Koichi’s greatest obstacle is likewise not a dinosaur, but a former naval engineer named Kenji Noda (Hidetaka Yoshioka), who befriended Koichi’s family in the postwar years and is adamant they can discover a way to defeat Godzilla without anymore soldiers, sailors, or pilots sacrificing their lives. He implicitly indicts their government for failing its citizens during the war, noting they built “planes without ejection seats” as one of the many signs of how the government wasted human life. Koichi’s determination to die by kamikaze attack, meanwhile, is a remnant of the same wartime mindset that caused the Japanese government to bomb Pearl Harbor (not to mention commit many other war crimes of their own); Kenji and Koichi’s competing solutions to the Godzilla problem represent a nation grappling with second-guessing its past and being unable to choose a future.

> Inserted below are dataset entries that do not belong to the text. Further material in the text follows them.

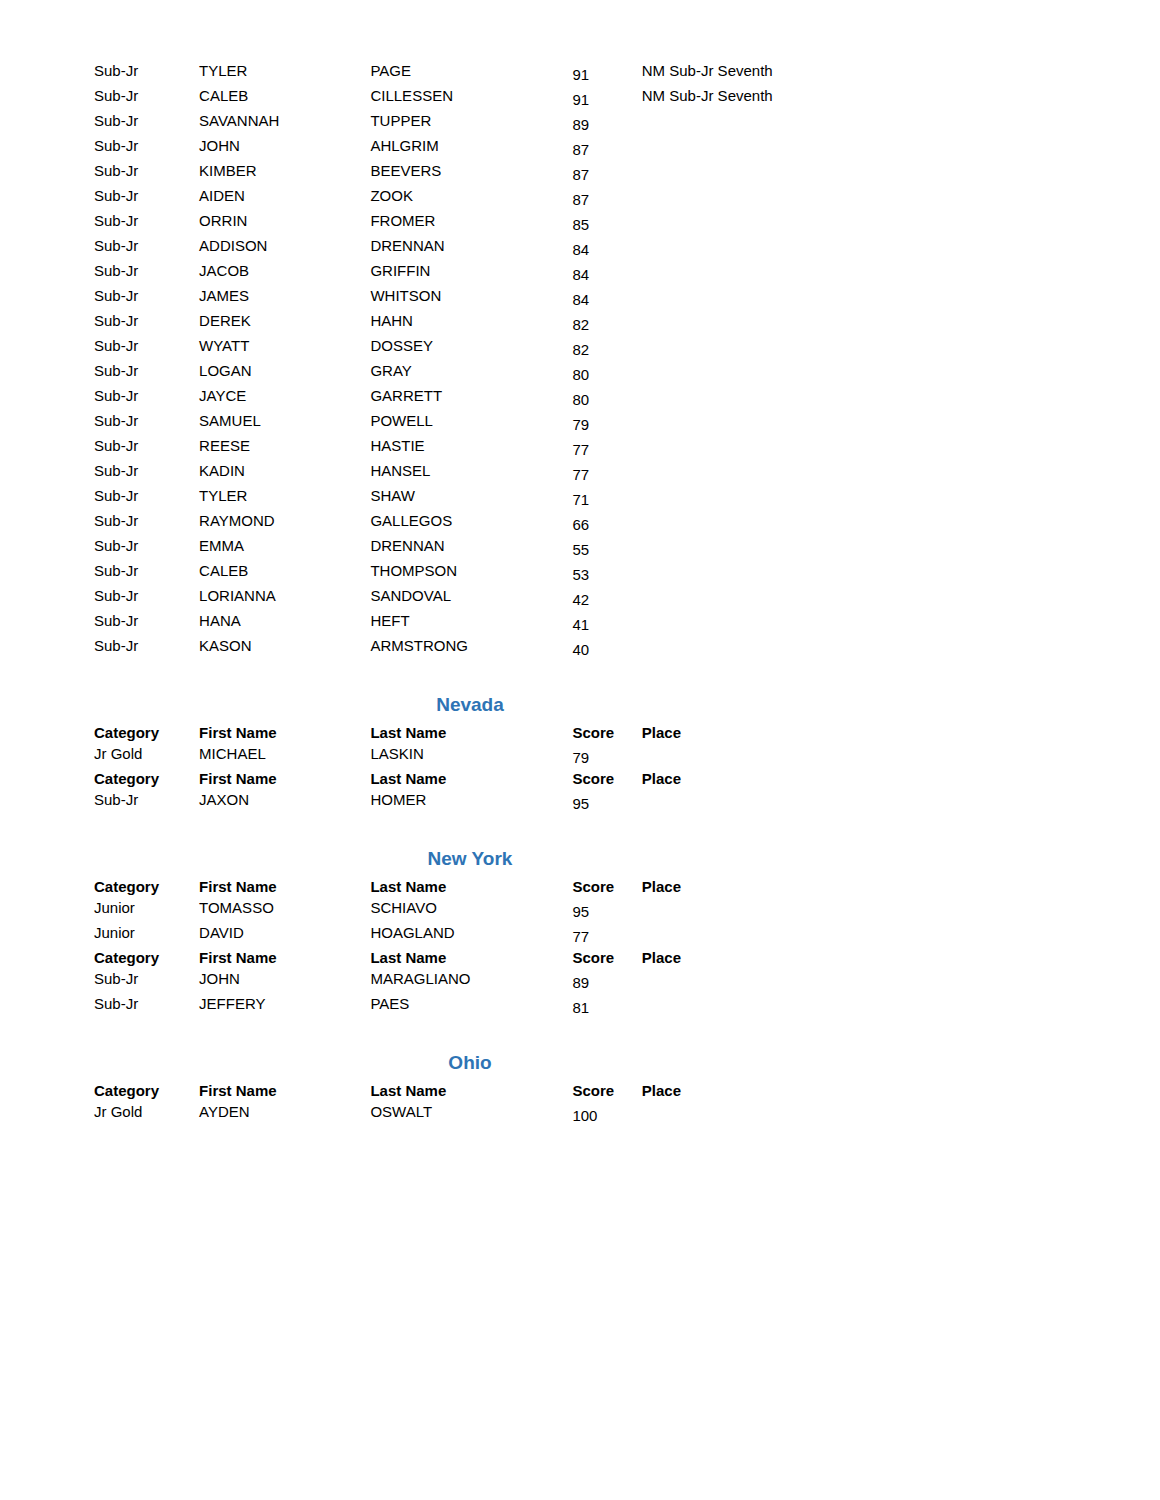| Sub-Jr | TYLER | PAGE | 91 | NM Sub-Jr Seventh |
| Sub-Jr | CALEB | CILLESSEN | 91 | NM Sub-Jr Seventh |
| Sub-Jr | SAVANNAH | TUPPER | 89 | |
| Sub-Jr | JOHN | AHLGRIM | 87 | |
| Sub-Jr | KIMBER | BEEVERS | 87 | |
| Sub-Jr | AIDEN | ZOOK | 87 | |
| Sub-Jr | ORRIN | FROMER | 85 | |
| Sub-Jr | ADDISON | DRENNAN | 84 | |
| Sub-Jr | JACOB | GRIFFIN | 84 | |
| Sub-Jr | JAMES | WHITSON | 84 | |
| Sub-Jr | DEREK | HAHN | 82 | |
| Sub-Jr | WYATT | DOSSEY | 82 | |
| Sub-Jr | LOGAN | GRAY | 80 | |
| Sub-Jr | JAYCE | GARRETT | 80 | |
| Sub-Jr | SAMUEL | POWELL | 79 | |
| Sub-Jr | REESE | HASTIE | 77 | |
| Sub-Jr | KADIN | HANSEL | 77 | |
| Sub-Jr | TYLER | SHAW | 71 | |
| Sub-Jr | RAYMOND | GALLEGOS | 66 | |
| Sub-Jr | EMMA | DRENNAN | 55 | |
| Sub-Jr | CALEB | THOMPSON | 53 | |
| Sub-Jr | LORIANNA | SANDOVAL | 42 | |
| Sub-Jr | HANA | HEFT | 41 | |
| Sub-Jr | KASON | ARMSTRONG | 40 | |
Nevada
| Category | First Name | Last Name | Score | Place |
| Jr Gold | MICHAEL | LASKIN | 79 | |
| Category | First Name | Last Name | Score | Place |
| Sub-Jr | JAXON | HOMER | 95 | |
New York
| Category | First Name | Last Name | Score | Place |
| Junior | TOMASSO | SCHIAVO | 95 | |
| Junior | DAVID | HOAGLAND | 77 | |
| Category | First Name | Last Name | Score | Place |
| Sub-Jr | JOHN | MARAGLIANO | 89 | |
| Sub-Jr | JEFFERY | PAES | 81 | |
Ohio
| Category | First Name | Last Name | Score | Place |
| Jr Gold | AYDEN | OSWALT | 100 | |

That each tries to take matters into his own hands, absent any centralized authority, also betrays a deep cynicism about the imperial government after the war. After all, in the film the Japanese government knows Godzilla is coming toward Tokyo but does not warn its citizens because of fear of a panic. But then this was the same government that was determined to fight an Allied land invasion even after the war was lost. Half of the high command even attempted to prevent the emperor’s surrender by way of a mini-coup despite the mass death at Hiroshima and Nagasaki.

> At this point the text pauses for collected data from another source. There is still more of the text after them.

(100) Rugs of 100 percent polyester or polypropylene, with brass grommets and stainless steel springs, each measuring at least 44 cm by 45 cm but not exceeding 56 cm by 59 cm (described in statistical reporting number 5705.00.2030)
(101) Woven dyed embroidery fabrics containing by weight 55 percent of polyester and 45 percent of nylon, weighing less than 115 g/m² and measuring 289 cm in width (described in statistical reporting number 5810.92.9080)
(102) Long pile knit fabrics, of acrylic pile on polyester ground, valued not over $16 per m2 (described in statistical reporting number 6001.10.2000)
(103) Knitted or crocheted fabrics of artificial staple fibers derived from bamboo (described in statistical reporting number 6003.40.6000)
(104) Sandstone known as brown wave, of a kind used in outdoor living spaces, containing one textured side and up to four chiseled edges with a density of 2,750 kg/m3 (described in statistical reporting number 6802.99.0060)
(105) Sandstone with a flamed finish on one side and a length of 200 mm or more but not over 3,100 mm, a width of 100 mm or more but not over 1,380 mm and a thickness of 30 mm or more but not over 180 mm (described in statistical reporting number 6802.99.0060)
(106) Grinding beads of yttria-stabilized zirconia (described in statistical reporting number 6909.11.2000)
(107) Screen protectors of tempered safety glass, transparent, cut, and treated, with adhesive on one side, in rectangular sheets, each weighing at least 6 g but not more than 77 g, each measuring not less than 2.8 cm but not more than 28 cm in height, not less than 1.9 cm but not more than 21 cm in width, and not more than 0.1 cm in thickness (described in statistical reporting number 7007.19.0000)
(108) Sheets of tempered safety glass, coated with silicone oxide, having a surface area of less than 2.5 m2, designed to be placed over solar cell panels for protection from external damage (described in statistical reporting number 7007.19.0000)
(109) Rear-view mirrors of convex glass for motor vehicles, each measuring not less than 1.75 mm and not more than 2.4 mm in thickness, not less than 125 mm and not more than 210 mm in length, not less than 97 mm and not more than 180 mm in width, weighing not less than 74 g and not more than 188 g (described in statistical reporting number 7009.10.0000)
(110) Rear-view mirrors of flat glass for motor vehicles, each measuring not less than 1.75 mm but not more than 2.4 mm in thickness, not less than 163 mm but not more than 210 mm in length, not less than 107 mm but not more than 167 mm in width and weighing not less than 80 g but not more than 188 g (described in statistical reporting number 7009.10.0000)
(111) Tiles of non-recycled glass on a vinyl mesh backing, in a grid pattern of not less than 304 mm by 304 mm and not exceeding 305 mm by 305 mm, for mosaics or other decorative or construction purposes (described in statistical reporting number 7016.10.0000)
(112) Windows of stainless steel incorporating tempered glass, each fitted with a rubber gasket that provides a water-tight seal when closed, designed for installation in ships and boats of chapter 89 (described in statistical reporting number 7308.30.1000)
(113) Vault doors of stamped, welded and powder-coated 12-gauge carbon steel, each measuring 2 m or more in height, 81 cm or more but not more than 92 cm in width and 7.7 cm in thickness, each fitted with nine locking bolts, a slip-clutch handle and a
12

Godzilla Minus One is ultimately grossly skeptical of all governments and all war machines that feed men and civilians alike into the grinder. While the protagonist of Oppenheimer never once expresses regret for what happened to Hiroshima and Nagasaki (aloud at any rate), he likewise becomes evermore cynical about his own government. He witnesses firsthand what he perceives as shortsighted hubris by President Harry Truman (Gary Oldman), who boasts that the Soviets will never build a nuclear bomb. Oppenheimer also comes to regard the dropping of any nuclear bombs on Japan as unnecessary to win the war without a land invasion (the facts are a lot more ambiguous on that point).
Finally, Oppenheimer is effectively retired and disgraced by his own government; sent out to sit at the duck pond with Einstein for the rest of his years. This is because Oppenheimer resisted the desire to build an even deadlier “super” hydrogen bomb… the kind that would eventually be tested in the Pacific and inspire the concept of Godzilla.

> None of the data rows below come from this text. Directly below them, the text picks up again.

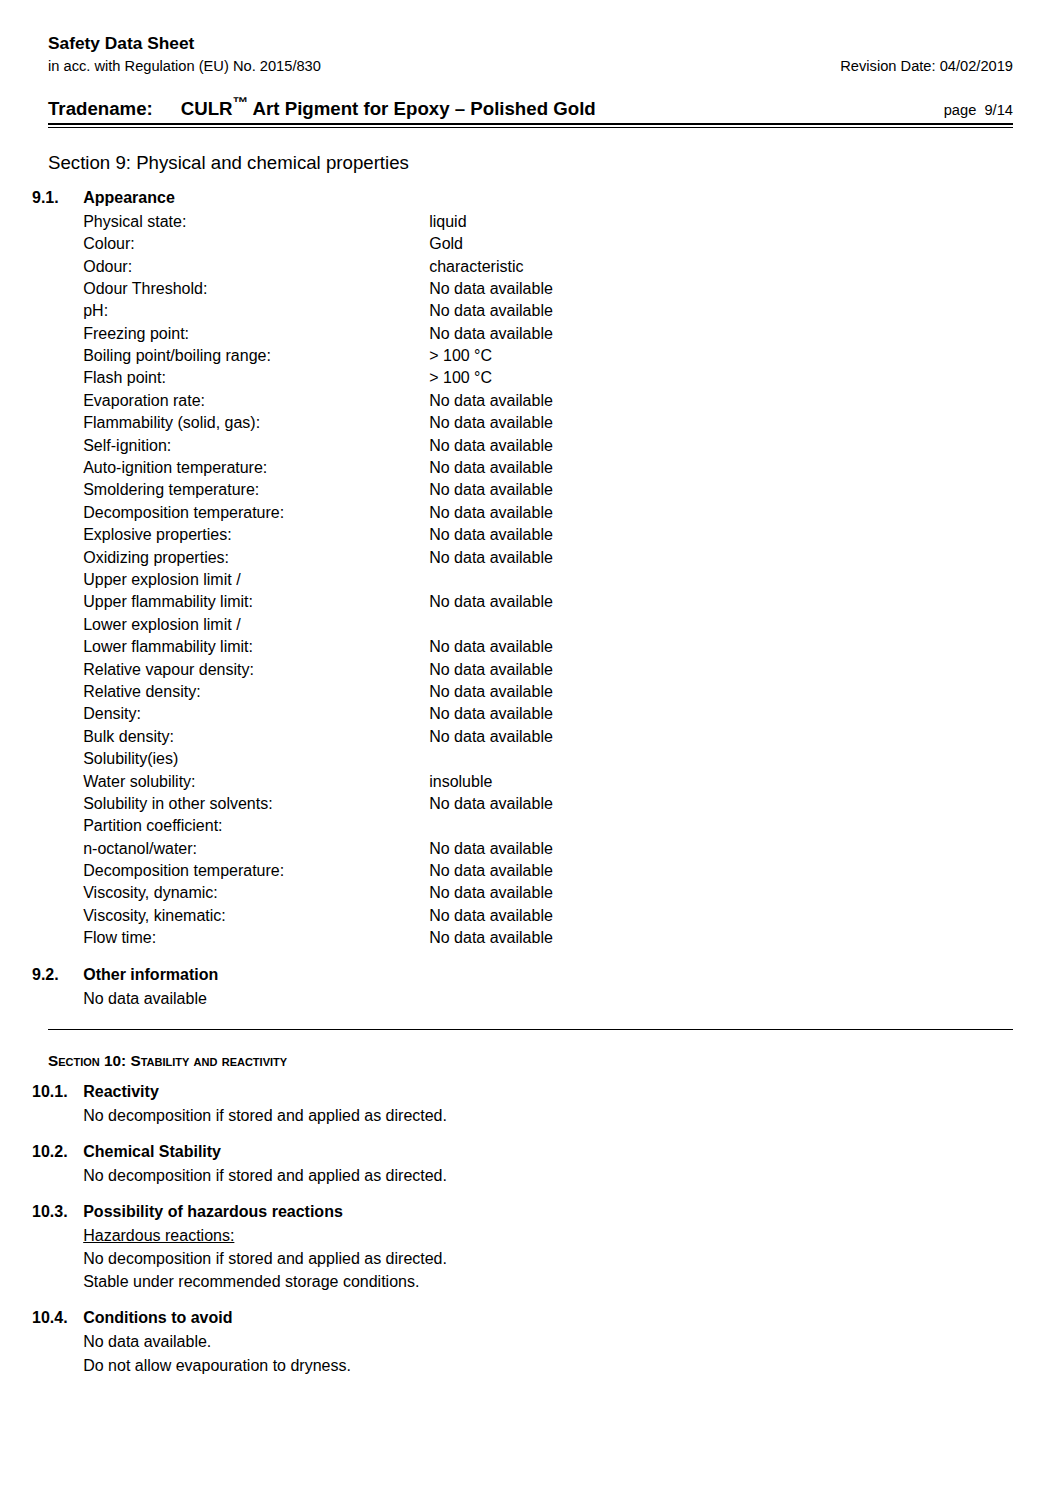Safety Data Sheet
in acc. with Regulation (EU) No. 2015/830 Revision Date: 04/02/2019
Tradename: CULR™ Art Pigment for Epoxy – Polished Gold page 9/14
Section 9: Physical and chemical properties
9.1. Appearance
| Physical state: | liquid |
| Colour: | Gold |
| Odour: | characteristic |
| Odour Threshold: | No data available |
| pH: | No data available |
| Freezing point: | No data available |
| Boiling point/boiling range: | > 100 °C |
| Flash point: | > 100 °C |
| Evaporation rate: | No data available |
| Flammability (solid, gas): | No data available |
| Self-ignition: | No data available |
| Auto-ignition temperature: | No data available |
| Smoldering temperature: | No data available |
| Decomposition temperature: | No data available |
| Explosive properties: | No data available |
| Oxidizing properties: | No data available |
| Upper explosion limit / | |
| Upper flammability limit: | No data available |
| Lower explosion limit / | |
| Lower flammability limit: | No data available |
| Relative vapour density: | No data available |
| Relative density: | No data available |
| Density: | No data available |
| Bulk density: | No data available |
| Solubility(ies) | |
| Water solubility: | insoluble |
| Solubility in other solvents: | No data available |
| Partition coefficient: | |
| n-octanol/water: | No data available |
| Decomposition temperature: | No data available |
| Viscosity, dynamic: | No data available |
| Viscosity, kinematic: | No data available |
| Flow time: | No data available |
9.2. Other information
No data available
Section 10: Stability and reactivity
10.1. Reactivity
No decomposition if stored and applied as directed.
10.2. Chemical Stability
No decomposition if stored and applied as directed.
10.3. Possibility of hazardous reactions
Hazardous reactions:
No decomposition if stored and applied as directed.
Stable under recommended storage conditions.
10.4. Conditions to avoid
No data available.
Do not allow evapouration to dryness.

While one is a grimly accurate masterclass in cinematic biography and the other is a fantastical monster movie, Oppenheimer and Godzilla Minus One arrive at the same conclusion about the same war from two different sides: pure horror and intense regret about the choices that were made. It’s a horror so total and undeniable that neither film can even directly look at it. Oppenheimer can only dare imagine what its subject might admit to himself in his darkest moments; Godzilla Minus One is still, ultimately, a fantasy. It uses parable and metaphor to even begin grappling with the consequences of nuclear annihilation. Together, their perspectives are two sides of the same war fog.
Oppenheimer might have been one half of the biggest double feature in movie history this past summer, but its true counterpoint is big, scaly, and going on a colossal tear.